La Morale – Ora, la morale quale è? Che è facile, molto facile travisare una cosa con un’altra, un’intenzione con un’altra, confondere la realtà, le situazioni. Ed è ancora più facile se questa confusione è alimentata dai media su cui ci informiamo e di cui spesso ci fidiamo. Magari non è il caso dell’esempio che vi ho fatto, magari tutti voi avreste agito allo stesso modo, ma sfido chiunque a dire di non essersi mai trovato in una situazione in cui per una serie di coincidenze, e pregiudizi anche in buona fede, sia stato portato a percepire una situazione se non di rischio quanto meno di allarme. All’inizio dicevo che ho ripensato all’episodio solo negli ultimi giorni. E’ successo dopo aver sentito l’intervista ad una signora in seguito all’ennesimo spostamento di alcune famiglie Sinti (se non erro). La sua paura era quella dello straniero e delle conseguenze che avrebbe evidentemente portato: furti, violenza, sporcizia. A seguito della dichiarazione della donna è stata mandata anche un’intervista ad uno dei sinti spostati in quella zona. Un signore sulla cinquantina, da trent’anni nel nostro paese, parlava perfettamente l’Italiano, in maniera composta, con un influenza dell’accento uguale a quella della signora. Pareva essere nato li. Le sua uniche preoccupazioni era quella della scuola per i bambini e quelle legate alle esigenze che la nuova logistica avrebbe imposto, oltre al timore di creare disagio alle famiglie italiane che li abitavano. La sua paura era la paura degli altri nei suo confronti. Probabilmente se quella donna avesse occasione di parlare con quel signore si renderebbe conto che le loro esigenze convergono, anche perché entrambi cittadini Italiani. Ecco, quella volta, mentre correvo la mia paura era la paura che l’altro avvertiva nei miei confronti e che io sapevo essere ingiustificata. Ma a quel punto è difficile convincerlo del contrario.

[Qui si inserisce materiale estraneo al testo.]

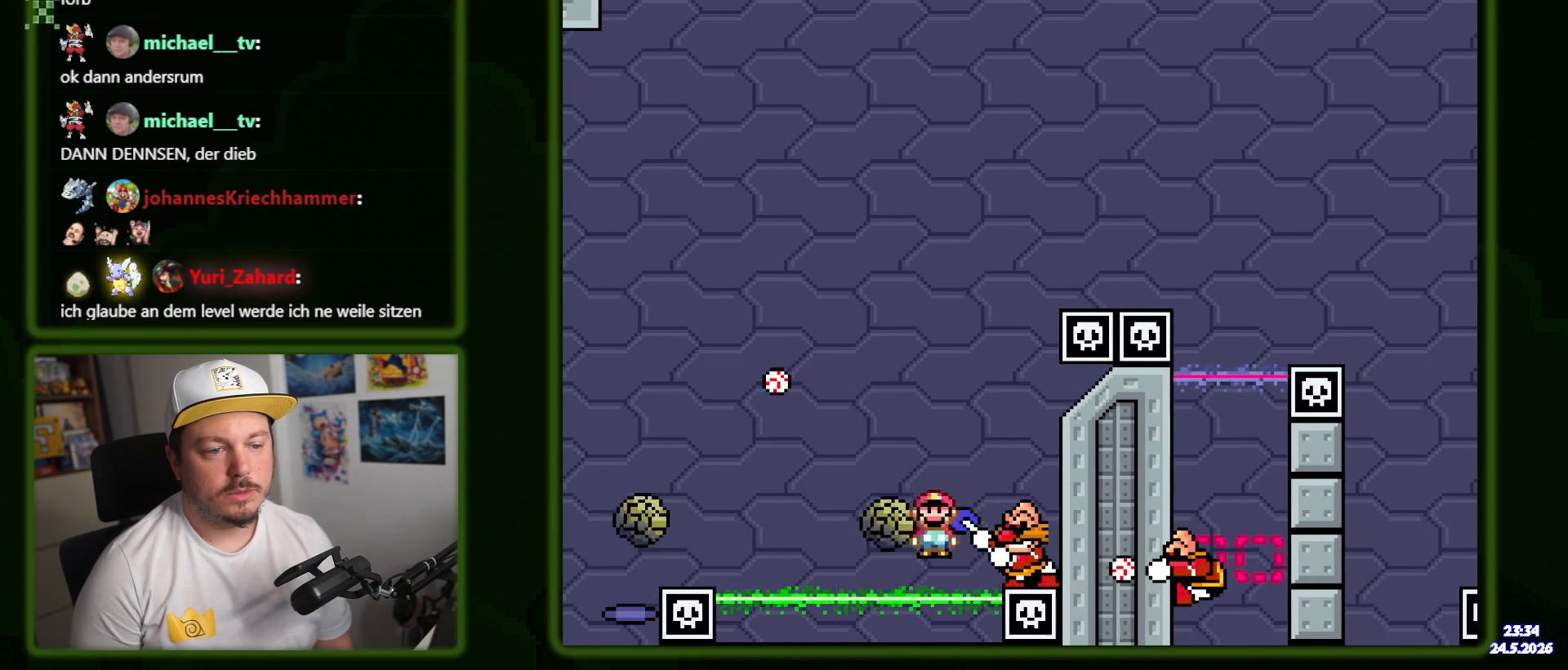
{"buttons": ["A"], "events": [[250, "DPAD_LEFT", "up"], [384, "X", "up"], [400, "A", "up"], [500, "A", "down"]]}
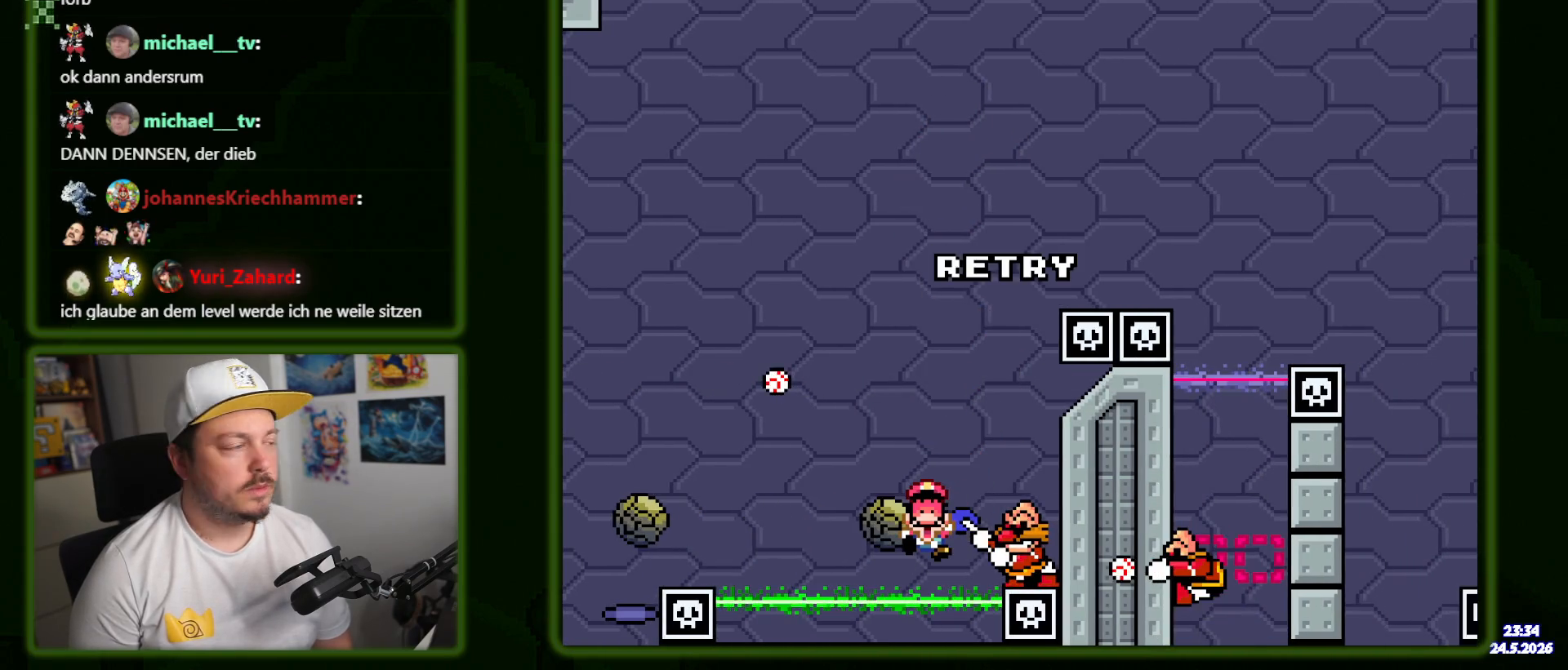
{"buttons": []}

La paura -La paura è normale, è naturale e necessaria anche, perché può anche fermarci in tempo alle volte, ma può anche stimolarci a capirne le origini, le sue radici, e quindi ad arricchirci. Mi sono trovato così, mentre ripensavo a questa storia, a immedesimarmi anche se solo col pensiero, e in maniera non certo paragonabile, a quello che possono passare e provare tutte quelle centinaia di brave persone che in Italia sono giunte con le migliori intenzioni ma che ogni giorno vivono nella paura della nostra paura, che in minima parte è motivata, perché è nella nostra natura, ma in una percentuale molto alta è indotta dall’opportunismo sensazionalistico di certe voci mediatiche, ed è qui che secondo me si crea l’impasse, il vicolo cieco da cui poi è molto difficile uscire.